John Clay: A day of all the wrong moves for Cats

Herald-Leader Sports ColumnistOctober 27, 2012 

  • Tennessee at Kentucky

    When: 7 p.m. Saturday, Nov. 30


    Records: Kentucky 2-9 (0-7 SEC); Tennessee 4-7 (1-6)

COLUMBIA, Mo. — Joker Phillips needed to have a good day.

Joker Phillips had a bad day.

This isn't to say on a sunny but chilly Saturday at Missouri's Faurot Field, the Kentucky coach was the reason his young Wildcats dropped to 1-8 overall and 0-6 in the league as host Missouri recorded its first Southeastern Conference win by a 33-10 count.

It is to say that against a Tigers team that again proved itself to be no great shakes, all Kentucky needed was a good decision or a smart choice to stop its now seven-game slide.

Unfortunately, nearly every one turned out wrong.

Jalen Whitlow started at quarterback. First possession, Kentucky drove from its own 25 to the Missouri 20 before losing a fumble. Bad result, but good drive.
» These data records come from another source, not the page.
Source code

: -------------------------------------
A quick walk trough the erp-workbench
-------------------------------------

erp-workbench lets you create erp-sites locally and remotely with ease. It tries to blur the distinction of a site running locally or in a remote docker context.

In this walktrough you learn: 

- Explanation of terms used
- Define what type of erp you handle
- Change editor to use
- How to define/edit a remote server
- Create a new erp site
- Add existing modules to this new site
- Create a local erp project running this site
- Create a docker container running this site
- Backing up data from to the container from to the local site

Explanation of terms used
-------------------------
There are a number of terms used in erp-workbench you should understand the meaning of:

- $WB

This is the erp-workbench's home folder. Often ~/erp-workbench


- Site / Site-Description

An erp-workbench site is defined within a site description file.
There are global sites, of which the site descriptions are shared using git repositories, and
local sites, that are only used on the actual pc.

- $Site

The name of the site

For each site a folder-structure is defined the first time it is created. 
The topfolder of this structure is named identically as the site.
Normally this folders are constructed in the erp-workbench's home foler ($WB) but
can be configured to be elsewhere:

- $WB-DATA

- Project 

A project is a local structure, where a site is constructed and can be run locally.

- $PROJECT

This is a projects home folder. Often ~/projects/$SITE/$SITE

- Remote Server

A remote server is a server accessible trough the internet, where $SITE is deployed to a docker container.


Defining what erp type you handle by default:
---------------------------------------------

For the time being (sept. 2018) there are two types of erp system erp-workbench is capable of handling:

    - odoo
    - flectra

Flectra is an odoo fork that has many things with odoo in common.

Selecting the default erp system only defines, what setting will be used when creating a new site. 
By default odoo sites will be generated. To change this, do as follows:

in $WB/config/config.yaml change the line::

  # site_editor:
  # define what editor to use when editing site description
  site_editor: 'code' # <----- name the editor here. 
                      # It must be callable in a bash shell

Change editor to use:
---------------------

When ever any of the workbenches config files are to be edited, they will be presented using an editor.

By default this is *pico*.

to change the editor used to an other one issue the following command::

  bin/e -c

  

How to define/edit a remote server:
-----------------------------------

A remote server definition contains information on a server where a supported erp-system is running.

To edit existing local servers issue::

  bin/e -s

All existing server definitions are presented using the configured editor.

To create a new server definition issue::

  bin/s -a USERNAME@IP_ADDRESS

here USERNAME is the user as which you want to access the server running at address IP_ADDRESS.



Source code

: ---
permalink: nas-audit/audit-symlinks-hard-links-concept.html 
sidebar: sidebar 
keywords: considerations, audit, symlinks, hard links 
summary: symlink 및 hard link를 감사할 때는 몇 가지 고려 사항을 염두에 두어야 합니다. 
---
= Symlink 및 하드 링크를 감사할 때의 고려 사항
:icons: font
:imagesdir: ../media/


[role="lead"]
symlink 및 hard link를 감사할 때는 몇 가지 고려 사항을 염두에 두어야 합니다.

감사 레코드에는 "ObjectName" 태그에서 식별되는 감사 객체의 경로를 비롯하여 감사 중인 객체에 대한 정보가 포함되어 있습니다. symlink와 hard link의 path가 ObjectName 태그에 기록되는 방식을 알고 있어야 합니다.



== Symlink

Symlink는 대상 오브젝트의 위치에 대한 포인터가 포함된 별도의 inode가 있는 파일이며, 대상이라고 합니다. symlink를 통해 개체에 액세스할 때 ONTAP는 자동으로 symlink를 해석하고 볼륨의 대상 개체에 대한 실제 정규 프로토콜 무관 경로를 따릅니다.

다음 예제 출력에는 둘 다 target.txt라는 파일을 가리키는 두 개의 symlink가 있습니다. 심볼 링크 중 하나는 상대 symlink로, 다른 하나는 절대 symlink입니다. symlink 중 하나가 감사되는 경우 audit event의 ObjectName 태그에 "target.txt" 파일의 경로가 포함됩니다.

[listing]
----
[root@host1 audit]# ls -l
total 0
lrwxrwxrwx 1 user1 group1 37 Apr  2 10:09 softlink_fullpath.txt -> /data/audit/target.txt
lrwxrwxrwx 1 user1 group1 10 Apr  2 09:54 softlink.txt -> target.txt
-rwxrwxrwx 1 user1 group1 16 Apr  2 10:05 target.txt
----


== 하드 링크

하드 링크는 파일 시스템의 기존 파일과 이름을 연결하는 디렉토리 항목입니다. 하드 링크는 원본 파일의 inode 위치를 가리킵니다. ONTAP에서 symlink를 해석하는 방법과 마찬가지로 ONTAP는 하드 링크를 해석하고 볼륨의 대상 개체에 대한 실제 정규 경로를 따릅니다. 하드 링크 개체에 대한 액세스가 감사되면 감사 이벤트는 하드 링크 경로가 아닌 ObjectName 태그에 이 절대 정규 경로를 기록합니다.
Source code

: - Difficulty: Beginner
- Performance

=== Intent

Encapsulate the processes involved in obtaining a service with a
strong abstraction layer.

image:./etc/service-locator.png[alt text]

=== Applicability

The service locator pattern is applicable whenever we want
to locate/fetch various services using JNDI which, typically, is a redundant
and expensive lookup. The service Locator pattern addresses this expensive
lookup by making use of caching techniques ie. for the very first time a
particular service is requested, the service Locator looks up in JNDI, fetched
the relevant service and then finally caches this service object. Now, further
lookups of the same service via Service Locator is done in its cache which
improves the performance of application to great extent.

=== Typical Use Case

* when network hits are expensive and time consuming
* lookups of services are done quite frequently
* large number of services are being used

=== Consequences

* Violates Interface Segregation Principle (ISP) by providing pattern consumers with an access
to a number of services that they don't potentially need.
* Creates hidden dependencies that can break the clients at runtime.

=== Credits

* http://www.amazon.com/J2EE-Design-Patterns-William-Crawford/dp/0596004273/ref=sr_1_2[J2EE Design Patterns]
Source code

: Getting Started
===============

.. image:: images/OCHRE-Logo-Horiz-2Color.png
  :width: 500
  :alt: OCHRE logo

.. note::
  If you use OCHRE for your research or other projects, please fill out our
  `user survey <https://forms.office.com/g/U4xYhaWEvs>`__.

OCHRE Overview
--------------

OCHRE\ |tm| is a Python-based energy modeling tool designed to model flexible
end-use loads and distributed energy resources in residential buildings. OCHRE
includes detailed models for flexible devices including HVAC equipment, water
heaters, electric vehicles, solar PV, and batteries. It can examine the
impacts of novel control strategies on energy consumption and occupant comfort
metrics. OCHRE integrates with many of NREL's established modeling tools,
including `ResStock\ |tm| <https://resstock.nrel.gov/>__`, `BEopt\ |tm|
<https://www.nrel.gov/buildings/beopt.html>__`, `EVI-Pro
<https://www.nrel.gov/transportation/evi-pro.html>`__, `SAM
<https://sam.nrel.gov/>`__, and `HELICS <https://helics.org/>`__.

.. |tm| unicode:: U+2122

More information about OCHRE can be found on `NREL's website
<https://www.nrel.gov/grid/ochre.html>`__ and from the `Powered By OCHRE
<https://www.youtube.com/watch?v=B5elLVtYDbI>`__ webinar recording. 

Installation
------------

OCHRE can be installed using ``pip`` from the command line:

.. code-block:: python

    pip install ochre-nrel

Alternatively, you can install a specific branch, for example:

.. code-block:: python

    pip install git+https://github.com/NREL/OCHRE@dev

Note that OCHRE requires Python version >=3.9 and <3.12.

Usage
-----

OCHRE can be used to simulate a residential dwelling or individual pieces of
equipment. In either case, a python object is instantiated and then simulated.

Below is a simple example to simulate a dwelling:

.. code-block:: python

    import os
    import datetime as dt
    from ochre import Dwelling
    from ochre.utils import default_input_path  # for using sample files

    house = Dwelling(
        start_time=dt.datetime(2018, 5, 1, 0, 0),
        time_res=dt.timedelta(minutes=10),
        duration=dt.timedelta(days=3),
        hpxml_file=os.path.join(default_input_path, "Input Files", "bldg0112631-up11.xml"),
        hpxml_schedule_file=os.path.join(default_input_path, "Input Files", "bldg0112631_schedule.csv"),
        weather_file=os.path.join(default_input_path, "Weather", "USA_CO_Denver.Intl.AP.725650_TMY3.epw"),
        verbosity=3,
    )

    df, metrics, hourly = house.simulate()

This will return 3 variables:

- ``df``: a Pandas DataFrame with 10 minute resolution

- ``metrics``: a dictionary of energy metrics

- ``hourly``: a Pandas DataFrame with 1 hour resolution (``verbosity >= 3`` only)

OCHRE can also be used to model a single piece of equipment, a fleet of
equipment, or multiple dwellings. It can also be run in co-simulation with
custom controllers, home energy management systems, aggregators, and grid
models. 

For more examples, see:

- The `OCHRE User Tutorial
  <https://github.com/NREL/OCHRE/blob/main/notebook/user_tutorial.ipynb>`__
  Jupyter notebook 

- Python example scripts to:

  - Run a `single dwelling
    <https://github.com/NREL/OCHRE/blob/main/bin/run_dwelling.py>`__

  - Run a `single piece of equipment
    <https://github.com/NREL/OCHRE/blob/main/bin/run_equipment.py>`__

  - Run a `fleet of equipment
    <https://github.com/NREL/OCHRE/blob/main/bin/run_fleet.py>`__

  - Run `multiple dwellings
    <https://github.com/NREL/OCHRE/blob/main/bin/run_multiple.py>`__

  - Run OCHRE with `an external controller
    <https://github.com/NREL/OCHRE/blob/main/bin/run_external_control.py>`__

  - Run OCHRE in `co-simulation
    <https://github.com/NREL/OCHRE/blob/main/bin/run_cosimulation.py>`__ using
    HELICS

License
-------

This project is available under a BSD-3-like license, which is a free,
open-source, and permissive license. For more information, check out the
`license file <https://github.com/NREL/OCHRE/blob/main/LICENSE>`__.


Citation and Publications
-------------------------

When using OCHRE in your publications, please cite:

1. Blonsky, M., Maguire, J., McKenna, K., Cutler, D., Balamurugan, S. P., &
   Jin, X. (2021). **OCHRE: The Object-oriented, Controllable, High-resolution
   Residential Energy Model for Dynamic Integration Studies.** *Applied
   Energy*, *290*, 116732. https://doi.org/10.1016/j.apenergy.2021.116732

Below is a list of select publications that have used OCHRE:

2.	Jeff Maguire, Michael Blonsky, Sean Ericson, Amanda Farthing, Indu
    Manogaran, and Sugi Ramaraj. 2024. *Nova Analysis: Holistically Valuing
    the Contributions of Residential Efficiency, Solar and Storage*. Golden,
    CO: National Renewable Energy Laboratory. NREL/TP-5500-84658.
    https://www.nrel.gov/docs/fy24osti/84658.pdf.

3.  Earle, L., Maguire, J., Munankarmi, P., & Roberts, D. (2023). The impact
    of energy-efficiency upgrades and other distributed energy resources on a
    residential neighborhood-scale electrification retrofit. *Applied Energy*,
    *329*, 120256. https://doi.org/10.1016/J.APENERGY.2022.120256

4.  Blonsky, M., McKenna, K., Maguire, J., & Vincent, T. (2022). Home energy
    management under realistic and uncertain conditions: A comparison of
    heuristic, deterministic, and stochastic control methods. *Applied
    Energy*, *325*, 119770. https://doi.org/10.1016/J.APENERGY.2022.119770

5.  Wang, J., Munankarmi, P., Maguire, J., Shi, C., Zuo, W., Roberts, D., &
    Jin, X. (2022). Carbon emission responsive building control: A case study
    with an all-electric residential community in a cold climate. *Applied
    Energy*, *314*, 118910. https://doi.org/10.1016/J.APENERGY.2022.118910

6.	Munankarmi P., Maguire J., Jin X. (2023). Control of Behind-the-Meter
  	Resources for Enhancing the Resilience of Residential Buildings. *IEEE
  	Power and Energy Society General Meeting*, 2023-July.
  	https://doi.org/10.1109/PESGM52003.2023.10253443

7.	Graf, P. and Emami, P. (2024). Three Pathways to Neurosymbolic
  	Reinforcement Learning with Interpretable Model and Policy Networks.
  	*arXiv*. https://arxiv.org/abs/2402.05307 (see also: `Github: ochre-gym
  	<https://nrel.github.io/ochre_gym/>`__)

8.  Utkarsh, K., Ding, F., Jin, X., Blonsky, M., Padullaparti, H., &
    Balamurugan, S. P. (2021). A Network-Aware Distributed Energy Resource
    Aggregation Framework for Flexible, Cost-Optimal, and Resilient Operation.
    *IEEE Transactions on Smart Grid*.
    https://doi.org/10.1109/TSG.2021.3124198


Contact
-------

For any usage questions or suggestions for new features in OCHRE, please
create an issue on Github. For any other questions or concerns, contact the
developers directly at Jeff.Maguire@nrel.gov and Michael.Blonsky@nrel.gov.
Second possession, Whitlow orchestrated a 50-yard touchdown march.

Pre-game, Phillips had determined that quarterback Patrick Towles would get the team's third and fourth series. Do you stick with the plan? Or, considering Whitlow's early success, do you stick with the hot hand?

Phillips stuck with the plan. In came Towles, his first appearance in three weeks after suffering a high ankle sprain. The Cats went three-and-out. Next series, in came Towles again. The Cats went three-and-out again. Momentum gone.

"They started stacking the box a little bit more and stopping the run," Phillips said. "We just couldn't throw the football."

"Patrick had had a pretty good week of practice. ... If I had it do over again maybe I would haven't done that, but there's no way of knowing it at that time," offensive coordinator Randy Sanders said.

Late second quarter, UK faced a fourth-and-9 at the Missouri 36-yard line. Score tied 10-10. Do you punt and try to pin Missouri deep? Or do you go for the points, asking McIntosh to make a field goal 4 yards beyond his career long?

"I wanted to give our guy a chance," Phillips said. "It was very makeable, with the wind."

We'll never know. Holder Jared Leet mishandled the snap. Missouri took over at its own 48. Eleven plays produced a Tigers touchdown and a 17-10 Mizzou lead.

Third quarter, 17-10 home team, UK's Landon Foster boomed a 55-yard punt to the Missouri 30, where Marcus Murphy returned it 6 yards to the 36. Only Missouri was called for running into the kicker, turning a fourth-and-7 into a fourth-and-2 at the UK 20.

Do you decline the penalty and take a net punt of 49 yards? Or do you re-kick in hopes that having already muffed two punts, Missouri might do that again?

"The guy had put the ball on the ground a couple of times," Phillips said. "We've got a good pretty good punter. We wanted to take a chance again."

Foster's second punt went just 39 yards and was returned 12 to the UK 47, a gain of 17 yards with the re-kick. The Tigers' offense moved close enough to kick a 34-yard field goal for a 20-10 lead.

Fourth quarter, Missouri up 26-10. It's pretty much a lost cause. Still, there was a short pass from Whitlow to Raymond Sanders that turned into a called fumble. Missouri's E.J. Gaines scooped it up and carried 13 yards for a touchdown with 8:09 left.

Live, the fumble ruling looked debatable at best. You thought Phillips would challenge the call, or at least call a timeout to give the replay official more time to take a few more looks. He did neither.

"They had plenty of time to see it," Phillips said. "When I saw it, it's a fumble. I'm not going to challenge a play that looks like a fumble to me."

At that time, however, what would it have hurt to challenge?

Second-guessing? Of course. Nit-picking? Maybe. But when you're a young team playing with a small margin for error, every decision is magnified, every wrong move criticized.

One notion appeared more than hindsight, however. It was easy to see in the clear Missouri sunshine that with a few right moves UK could have taken advantage of a golden opportunity.